WHAT IS REQUIRED: Within the listing below, please copy exactly the lines between the line holding "текучесть и равномерность распыла." and the line holding "- Методика поверки - 1", inclusive.

DATA TO PROCESS:

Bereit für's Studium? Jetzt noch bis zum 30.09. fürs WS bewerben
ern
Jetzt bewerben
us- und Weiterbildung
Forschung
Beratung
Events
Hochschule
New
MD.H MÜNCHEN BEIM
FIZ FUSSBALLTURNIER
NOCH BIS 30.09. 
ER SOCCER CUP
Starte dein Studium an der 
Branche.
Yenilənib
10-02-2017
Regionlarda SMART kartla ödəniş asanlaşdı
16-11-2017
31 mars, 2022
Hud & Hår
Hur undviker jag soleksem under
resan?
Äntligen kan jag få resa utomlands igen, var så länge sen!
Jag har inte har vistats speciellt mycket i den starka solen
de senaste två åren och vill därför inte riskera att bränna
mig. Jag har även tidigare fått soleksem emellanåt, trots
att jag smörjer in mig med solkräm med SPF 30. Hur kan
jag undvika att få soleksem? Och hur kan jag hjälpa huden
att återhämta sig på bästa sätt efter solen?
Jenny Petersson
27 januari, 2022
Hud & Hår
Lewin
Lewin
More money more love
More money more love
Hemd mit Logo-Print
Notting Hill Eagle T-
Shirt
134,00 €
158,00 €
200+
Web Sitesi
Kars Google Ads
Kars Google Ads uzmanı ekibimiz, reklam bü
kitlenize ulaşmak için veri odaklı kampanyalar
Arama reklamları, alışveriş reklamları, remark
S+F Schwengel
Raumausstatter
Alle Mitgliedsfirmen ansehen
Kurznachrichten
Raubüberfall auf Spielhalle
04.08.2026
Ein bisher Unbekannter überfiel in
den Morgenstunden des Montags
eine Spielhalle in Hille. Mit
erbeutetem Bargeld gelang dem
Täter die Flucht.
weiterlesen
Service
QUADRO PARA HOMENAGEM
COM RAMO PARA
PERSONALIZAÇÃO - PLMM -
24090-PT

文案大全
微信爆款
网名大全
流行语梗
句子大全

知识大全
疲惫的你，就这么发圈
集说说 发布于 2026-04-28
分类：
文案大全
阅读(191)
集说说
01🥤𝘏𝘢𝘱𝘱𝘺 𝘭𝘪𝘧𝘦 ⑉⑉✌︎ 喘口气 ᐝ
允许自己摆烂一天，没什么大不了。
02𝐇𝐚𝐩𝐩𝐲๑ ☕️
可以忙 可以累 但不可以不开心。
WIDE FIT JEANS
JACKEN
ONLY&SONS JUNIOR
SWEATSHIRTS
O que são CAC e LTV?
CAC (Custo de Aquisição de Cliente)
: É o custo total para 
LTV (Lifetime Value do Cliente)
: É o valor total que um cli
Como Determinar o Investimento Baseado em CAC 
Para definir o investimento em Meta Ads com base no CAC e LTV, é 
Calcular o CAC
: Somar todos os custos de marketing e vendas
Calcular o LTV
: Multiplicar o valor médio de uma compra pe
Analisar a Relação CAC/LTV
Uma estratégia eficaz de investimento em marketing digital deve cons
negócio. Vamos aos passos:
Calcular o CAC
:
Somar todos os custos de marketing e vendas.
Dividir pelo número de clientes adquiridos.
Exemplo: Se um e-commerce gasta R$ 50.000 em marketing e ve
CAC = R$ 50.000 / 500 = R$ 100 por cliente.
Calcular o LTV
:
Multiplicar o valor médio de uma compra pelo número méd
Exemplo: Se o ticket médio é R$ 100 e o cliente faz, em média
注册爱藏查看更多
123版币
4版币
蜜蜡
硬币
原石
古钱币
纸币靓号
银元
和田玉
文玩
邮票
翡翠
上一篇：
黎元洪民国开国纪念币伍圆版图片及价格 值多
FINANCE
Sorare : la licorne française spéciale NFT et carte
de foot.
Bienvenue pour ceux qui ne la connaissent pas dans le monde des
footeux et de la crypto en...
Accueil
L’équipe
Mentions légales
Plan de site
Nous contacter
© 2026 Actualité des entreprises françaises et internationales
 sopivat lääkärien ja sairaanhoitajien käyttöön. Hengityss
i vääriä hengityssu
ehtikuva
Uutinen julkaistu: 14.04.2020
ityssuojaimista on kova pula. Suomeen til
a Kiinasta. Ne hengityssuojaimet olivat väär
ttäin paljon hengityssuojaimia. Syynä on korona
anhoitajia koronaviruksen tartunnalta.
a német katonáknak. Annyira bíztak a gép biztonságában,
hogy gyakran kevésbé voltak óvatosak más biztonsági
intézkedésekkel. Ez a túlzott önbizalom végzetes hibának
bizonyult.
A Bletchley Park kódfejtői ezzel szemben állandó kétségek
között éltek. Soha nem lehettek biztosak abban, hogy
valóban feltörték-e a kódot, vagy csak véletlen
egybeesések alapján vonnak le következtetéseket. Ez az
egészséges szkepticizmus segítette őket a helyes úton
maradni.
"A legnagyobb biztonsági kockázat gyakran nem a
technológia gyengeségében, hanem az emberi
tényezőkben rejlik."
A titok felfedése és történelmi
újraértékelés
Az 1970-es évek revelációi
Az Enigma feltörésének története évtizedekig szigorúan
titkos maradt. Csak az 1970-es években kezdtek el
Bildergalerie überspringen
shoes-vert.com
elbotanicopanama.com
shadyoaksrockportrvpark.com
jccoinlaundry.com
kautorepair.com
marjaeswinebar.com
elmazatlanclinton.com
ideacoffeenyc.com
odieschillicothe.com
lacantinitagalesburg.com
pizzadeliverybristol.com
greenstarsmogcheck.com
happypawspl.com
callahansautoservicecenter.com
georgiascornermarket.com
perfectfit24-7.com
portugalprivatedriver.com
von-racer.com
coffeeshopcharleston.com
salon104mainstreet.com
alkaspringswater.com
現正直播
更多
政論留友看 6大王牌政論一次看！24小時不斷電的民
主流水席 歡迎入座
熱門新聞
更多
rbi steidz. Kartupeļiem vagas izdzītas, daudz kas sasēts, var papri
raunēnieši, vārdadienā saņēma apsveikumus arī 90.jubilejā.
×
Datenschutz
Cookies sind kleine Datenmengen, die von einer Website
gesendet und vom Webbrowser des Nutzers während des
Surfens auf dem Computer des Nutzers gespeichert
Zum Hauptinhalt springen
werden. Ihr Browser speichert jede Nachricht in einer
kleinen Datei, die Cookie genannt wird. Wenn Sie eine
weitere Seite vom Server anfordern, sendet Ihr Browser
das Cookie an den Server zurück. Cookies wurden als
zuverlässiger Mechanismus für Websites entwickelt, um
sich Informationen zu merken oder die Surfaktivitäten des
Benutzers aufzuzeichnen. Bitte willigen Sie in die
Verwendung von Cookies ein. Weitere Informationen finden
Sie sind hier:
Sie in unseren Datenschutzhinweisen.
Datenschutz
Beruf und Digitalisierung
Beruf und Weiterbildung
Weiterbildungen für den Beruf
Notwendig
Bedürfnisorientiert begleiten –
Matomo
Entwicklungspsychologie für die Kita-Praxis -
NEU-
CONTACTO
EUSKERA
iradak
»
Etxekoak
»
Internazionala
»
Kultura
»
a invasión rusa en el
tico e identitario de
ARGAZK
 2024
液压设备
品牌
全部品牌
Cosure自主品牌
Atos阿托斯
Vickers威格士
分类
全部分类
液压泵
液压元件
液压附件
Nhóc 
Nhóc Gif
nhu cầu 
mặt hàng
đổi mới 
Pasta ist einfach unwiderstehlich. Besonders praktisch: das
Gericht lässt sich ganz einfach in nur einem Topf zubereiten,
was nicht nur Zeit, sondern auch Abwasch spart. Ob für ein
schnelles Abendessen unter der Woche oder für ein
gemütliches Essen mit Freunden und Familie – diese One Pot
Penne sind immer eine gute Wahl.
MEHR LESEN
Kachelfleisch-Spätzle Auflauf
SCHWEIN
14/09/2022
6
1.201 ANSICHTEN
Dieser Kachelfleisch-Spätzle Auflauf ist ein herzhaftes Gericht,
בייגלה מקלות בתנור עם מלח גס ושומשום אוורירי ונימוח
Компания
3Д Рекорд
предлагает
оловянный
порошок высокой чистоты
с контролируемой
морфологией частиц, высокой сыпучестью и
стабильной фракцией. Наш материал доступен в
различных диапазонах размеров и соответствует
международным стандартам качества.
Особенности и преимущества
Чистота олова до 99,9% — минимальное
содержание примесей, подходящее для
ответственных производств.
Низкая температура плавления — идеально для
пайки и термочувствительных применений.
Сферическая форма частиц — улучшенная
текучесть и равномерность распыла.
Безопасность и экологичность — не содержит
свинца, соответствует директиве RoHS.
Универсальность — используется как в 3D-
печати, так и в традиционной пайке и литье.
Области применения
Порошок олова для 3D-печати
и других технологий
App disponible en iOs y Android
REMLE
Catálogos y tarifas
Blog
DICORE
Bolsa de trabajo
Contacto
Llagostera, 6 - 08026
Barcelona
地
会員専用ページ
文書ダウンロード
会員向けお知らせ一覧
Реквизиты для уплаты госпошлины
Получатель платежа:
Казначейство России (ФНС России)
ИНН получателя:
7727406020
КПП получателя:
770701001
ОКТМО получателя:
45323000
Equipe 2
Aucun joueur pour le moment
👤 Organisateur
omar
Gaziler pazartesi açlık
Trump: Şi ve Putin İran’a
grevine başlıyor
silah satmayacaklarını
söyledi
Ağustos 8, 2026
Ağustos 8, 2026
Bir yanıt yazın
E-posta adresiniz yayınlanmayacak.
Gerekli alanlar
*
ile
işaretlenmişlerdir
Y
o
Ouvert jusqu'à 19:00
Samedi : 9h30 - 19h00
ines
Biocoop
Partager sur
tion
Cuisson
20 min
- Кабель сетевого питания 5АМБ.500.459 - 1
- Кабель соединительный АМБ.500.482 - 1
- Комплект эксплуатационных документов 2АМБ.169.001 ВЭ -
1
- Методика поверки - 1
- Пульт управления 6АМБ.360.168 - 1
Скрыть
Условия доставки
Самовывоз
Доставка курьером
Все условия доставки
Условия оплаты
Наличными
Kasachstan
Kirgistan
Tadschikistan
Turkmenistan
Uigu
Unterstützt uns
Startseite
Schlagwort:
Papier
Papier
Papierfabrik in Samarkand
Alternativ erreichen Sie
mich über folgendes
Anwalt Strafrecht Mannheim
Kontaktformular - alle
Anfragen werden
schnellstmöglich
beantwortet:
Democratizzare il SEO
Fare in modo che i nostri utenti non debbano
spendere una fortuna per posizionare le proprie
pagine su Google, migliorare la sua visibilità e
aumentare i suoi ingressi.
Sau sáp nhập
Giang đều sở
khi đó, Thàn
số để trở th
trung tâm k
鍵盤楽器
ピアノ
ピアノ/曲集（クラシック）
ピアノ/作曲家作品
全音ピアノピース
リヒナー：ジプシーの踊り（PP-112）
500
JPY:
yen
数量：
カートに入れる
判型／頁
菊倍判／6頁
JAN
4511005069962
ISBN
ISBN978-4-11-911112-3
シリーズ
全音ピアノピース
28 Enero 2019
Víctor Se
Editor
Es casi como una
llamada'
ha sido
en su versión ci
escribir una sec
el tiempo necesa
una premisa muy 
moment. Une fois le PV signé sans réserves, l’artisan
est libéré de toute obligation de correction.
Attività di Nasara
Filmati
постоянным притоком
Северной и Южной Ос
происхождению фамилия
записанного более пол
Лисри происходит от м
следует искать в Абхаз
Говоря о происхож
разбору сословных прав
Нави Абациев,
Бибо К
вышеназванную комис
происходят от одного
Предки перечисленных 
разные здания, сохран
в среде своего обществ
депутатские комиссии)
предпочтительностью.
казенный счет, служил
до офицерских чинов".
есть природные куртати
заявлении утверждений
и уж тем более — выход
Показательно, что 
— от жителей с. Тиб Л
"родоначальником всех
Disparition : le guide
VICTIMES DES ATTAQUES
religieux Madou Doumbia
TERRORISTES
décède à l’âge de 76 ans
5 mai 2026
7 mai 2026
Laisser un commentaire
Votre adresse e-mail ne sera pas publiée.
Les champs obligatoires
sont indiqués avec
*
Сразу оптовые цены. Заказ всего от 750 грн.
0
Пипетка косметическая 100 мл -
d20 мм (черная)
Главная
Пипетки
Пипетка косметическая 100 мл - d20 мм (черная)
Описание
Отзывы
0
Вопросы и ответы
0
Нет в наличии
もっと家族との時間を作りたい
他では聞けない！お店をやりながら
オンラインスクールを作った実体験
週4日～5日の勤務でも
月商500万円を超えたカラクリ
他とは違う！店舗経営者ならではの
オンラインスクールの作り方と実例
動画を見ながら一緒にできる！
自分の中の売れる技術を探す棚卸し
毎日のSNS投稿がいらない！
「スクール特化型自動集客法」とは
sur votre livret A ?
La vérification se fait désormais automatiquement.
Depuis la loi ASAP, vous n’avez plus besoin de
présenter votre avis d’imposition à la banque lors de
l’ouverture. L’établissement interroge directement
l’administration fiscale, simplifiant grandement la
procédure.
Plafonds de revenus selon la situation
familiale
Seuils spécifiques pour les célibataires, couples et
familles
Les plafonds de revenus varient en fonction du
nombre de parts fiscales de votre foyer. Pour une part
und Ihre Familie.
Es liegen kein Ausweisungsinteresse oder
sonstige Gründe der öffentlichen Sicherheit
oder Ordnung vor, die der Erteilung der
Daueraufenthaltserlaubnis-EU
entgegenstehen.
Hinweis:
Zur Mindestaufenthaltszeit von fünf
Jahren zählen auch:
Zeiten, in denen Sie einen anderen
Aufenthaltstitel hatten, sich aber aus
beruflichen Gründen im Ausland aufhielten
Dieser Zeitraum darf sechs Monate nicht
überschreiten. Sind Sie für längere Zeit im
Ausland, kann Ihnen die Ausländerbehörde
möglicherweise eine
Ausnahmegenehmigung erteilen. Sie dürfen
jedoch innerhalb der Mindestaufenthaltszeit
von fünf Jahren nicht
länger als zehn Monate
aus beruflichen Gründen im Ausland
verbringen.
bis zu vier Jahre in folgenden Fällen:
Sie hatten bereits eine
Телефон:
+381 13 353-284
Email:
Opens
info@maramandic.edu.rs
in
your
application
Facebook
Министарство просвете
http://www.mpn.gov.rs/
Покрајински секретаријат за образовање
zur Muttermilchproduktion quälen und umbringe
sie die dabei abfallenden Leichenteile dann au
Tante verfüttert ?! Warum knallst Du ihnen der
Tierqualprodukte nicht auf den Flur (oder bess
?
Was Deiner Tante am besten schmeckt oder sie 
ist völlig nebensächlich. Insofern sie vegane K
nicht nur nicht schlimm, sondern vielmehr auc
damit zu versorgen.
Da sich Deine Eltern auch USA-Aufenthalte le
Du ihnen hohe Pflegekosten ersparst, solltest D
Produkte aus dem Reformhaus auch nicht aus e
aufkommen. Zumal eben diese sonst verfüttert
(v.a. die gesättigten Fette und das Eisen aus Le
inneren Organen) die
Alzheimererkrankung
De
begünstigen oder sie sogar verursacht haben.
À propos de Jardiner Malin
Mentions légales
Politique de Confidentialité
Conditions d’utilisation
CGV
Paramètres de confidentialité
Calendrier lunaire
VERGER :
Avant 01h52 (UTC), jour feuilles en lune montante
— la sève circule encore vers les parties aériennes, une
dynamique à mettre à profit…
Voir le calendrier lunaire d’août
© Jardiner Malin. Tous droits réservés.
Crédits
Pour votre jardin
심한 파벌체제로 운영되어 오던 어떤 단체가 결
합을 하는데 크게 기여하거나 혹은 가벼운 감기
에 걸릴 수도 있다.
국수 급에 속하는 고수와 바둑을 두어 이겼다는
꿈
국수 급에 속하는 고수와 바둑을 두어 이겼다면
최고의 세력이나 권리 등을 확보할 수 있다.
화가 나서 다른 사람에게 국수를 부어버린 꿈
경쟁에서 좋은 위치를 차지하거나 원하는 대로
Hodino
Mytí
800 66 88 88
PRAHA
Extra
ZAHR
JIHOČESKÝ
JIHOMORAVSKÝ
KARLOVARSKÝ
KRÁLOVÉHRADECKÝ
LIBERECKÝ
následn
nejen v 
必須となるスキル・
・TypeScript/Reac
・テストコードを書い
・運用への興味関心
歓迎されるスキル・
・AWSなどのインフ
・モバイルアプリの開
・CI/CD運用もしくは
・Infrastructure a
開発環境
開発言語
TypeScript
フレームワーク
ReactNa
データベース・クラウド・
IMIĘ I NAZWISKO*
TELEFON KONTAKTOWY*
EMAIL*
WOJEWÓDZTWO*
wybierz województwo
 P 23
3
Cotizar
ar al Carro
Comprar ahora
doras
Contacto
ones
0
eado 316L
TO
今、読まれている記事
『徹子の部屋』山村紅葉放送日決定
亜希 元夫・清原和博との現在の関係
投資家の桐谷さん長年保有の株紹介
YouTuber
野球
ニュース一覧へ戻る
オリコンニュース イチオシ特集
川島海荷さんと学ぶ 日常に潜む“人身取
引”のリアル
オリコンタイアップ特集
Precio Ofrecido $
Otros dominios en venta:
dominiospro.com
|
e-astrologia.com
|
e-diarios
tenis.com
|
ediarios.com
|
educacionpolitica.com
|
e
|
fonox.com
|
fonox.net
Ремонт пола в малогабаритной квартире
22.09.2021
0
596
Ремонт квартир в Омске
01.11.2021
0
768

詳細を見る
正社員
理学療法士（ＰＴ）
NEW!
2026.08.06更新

RESULT OF THE TASK:
текучесть и равномерность распыла.
Безопасность и экологичность — не содержит
свинца, соответствует директиве RoHS.
Универсальность — используется как в 3D-
печати, так и в традиционной пайке и литье.
Области применения
Порошок олова для 3D-печати
и других технологий
App disponible en iOs y Android
REMLE
Catálogos y tarifas
Blog
DICORE
Bolsa de trabajo
Contacto
Llagostera, 6 - 08026
Barcelona
地
会員専用ページ
文書ダウンロード
会員向けお知らせ一覧
Реквизиты для уплаты госпошлины
Получатель платежа:
Казначейство России (ФНС России)
ИНН получателя:
7727406020
КПП получателя:
770701001
ОКТМО получателя:
45323000
Equipe 2
Aucun joueur pour le moment
👤 Organisateur
omar
Gaziler pazartesi açlık
Trump: Şi ve Putin İran’a
grevine başlıyor
silah satmayacaklarını
söyledi
Ağustos 8, 2026
Ağustos 8, 2026
Bir yanıt yazın
E-posta adresiniz yayınlanmayacak.
Gerekli alanlar
*
ile
işaretlenmişlerdir
Y
o
Ouvert jusqu'à 19:00
Samedi : 9h30 - 19h00
ines
Biocoop
Partager sur
tion
Cuisson
20 min
- Кабель сетевого питания 5АМБ.500.459 - 1
- Кабель соединительный АМБ.500.482 - 1
- Комплект эксплуатационных документов 2АМБ.169.001 ВЭ -
1
- Методика поверки - 1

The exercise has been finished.